The Atari 8-bit home computer version of Dan Gorlin‘s Choplifter was published by Brøderbund in 1982. It came out not long after the Apple II original.
Choplifter is a helicopter rescue game where you have to avoid being shot down, while flying into enemy territory to rescue hostages. Tanks patrol the ground, jets fire missiles at you in the air, and there’s also a satellite that homes in on you.
You pick up prisoners by landing on the ground and waiting for them to run up to you and board the chopper. You’re extremely vulnerable in this state, though, so must immediately take off if threatened.
With prisoners onboard, you must then fly back to base and land on the helipad to offload them. From left to right, the three numbers at the top of the screen show hostages killed; hostages currently carried, and hostages rescued and made safe.
While controlling the chopper feels good, and has a nice inertia to it, the game itself is very unforgiving and will punish you if you go too fast. If you try to simply fly in, without taking your foot off the gas, you’ll run the risk of being shot down by a jet that will appear out of nowhere and fire missiles at you. The satellite can quickly home in and destroy you, even if you’re on your own helipad offloading prisoners, and tanks will immediately appear when you’re on the ground trying to board passengers.
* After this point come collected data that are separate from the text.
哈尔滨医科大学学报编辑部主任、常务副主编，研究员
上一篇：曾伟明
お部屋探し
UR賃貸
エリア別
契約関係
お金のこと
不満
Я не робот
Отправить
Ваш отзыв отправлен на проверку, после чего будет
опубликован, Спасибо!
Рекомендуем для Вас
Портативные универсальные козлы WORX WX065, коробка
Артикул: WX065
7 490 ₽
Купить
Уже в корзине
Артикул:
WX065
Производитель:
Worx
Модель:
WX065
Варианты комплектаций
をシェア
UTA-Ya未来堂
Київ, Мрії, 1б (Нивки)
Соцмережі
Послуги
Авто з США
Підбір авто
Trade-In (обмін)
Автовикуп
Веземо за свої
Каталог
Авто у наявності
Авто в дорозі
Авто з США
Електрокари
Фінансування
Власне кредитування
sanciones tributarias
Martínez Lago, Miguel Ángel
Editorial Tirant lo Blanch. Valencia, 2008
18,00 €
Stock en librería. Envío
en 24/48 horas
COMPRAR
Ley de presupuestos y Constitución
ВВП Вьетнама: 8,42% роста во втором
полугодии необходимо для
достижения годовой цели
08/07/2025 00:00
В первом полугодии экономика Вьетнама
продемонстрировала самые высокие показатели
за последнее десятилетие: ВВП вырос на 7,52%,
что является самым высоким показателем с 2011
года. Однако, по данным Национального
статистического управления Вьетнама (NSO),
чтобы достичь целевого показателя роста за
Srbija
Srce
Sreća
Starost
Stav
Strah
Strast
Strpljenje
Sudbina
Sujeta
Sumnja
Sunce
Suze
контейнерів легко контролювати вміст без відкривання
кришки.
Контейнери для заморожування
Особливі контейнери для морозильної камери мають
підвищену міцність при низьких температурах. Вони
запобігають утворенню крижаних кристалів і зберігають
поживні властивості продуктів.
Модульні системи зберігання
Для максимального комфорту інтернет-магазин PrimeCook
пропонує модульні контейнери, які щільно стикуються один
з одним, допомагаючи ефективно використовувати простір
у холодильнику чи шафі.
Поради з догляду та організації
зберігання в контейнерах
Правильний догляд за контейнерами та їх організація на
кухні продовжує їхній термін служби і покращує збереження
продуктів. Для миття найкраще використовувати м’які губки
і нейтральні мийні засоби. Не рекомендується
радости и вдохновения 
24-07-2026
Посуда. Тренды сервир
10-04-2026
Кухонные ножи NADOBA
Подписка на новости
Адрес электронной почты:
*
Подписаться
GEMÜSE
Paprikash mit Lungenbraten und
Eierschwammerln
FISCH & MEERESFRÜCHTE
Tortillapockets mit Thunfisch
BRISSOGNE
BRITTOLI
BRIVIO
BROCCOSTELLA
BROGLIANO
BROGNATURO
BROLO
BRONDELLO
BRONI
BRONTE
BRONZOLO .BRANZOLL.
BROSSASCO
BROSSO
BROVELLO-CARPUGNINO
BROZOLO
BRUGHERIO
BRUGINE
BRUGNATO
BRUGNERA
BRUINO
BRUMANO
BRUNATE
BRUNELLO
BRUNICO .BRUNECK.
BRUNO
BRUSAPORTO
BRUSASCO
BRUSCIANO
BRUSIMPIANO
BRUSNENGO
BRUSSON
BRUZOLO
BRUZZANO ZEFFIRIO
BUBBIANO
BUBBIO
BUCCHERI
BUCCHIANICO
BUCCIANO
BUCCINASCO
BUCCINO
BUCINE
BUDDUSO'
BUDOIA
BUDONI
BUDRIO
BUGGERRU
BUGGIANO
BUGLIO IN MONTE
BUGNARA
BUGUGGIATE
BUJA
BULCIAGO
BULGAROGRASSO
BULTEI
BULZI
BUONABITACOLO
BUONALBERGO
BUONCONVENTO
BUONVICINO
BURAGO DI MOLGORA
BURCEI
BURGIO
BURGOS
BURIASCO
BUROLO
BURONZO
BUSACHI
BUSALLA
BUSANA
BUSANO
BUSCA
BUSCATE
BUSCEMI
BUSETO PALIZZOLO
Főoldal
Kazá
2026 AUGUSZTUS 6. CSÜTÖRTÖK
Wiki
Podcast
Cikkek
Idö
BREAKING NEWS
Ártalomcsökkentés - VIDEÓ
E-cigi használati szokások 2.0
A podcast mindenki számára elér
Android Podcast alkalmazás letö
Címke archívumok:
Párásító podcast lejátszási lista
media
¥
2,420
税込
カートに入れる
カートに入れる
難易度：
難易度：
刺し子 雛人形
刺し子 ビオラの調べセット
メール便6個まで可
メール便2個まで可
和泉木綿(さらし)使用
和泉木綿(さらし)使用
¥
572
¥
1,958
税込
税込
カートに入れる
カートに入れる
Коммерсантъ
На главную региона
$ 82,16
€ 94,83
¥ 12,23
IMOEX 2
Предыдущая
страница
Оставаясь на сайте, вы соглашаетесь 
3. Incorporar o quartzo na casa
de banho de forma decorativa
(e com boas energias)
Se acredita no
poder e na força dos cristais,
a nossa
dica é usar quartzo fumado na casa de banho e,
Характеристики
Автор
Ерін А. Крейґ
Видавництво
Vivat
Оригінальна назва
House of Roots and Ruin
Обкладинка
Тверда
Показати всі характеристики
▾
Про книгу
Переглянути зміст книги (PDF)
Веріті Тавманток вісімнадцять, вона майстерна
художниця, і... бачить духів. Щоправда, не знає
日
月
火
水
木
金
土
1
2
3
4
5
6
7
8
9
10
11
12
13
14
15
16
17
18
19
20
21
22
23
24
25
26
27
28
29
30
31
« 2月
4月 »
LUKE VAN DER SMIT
The Atari 8-bit version of Choplifter also ends unceremoniously if you complete the first stage. It doesn’t continue on, which is a pity.
Choplifter on Atari 8-bit home computers is playable and challenging, but it’s not as much fun as other versions of the game. The Sega Master System version, for example, is far superior, as are the sequels, Choplifter two and three.
Note that if you load the game and get monochrome graphics, you need to re-start the game in ‘artifacting’ mode, or use an artifacting monitor if playing on real hardware.